*EXERCISE DATA*:

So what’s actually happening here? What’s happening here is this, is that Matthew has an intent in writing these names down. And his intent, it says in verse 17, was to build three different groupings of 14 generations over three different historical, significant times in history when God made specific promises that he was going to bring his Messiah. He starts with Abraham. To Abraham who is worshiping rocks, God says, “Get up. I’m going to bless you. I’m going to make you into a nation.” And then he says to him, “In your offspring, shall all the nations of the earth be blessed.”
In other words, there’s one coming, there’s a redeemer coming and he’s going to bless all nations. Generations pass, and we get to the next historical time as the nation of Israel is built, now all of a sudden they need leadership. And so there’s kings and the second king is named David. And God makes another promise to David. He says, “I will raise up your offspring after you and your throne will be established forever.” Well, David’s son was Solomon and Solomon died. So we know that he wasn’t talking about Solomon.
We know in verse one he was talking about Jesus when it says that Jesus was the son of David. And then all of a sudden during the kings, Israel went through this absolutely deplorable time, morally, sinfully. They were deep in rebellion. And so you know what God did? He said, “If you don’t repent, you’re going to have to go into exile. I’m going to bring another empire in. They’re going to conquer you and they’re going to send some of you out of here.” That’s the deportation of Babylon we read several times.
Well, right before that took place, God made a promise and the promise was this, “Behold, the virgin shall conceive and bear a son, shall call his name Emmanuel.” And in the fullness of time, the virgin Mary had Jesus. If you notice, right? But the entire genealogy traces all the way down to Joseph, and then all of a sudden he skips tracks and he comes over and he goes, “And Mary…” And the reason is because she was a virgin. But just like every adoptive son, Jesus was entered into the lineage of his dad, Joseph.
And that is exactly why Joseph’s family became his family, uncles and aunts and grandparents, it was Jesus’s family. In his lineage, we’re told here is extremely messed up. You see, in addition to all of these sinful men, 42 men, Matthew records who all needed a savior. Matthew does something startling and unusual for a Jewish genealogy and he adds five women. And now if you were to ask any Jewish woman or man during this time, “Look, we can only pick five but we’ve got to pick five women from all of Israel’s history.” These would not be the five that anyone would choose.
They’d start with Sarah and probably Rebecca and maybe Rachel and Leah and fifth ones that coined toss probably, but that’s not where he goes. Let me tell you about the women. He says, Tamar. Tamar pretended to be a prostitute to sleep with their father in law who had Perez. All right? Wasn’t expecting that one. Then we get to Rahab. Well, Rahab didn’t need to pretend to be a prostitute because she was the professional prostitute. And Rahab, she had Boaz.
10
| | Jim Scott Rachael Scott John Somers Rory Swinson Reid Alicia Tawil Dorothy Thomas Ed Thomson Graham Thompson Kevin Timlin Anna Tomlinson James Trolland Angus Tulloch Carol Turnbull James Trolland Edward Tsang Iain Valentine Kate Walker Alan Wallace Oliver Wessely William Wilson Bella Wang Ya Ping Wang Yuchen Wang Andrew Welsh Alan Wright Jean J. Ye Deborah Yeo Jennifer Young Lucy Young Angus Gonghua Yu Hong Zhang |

*WHAT IS NEEDED*: In the listing above, find the line containing "In other words, there’s" and the line containing "We know in verse". Output them and every line between, exactly, and nothing else.

*EXERCISE OUTPUT*:
In other words, there’s one coming, there’s a redeemer coming and he’s going to bless all nations. Generations pass, and we get to the next historical time as the nation of Israel is built, now all of a sudden they need leadership. And so there’s kings and the second king is named David. And God makes another promise to David. He says, “I will raise up your offspring after you and your throne will be established forever.” Well, David’s son was Solomon and Solomon died. So we know that he wasn’t talking about Solomon.
We know in verse one he was talking about Jesus when it says that Jesus was the son of David. And then all of a sudden during the kings, Israel went through this absolutely deplorable time, morally, sinfully. They were deep in rebellion. And so you know what God did? He said, “If you don’t repent, you’re going to have to go into exile. I’m going to bring another empire in. They’re going to conquer you and they’re going to send some of you out of here.” That’s the deportation of Babylon we read several times.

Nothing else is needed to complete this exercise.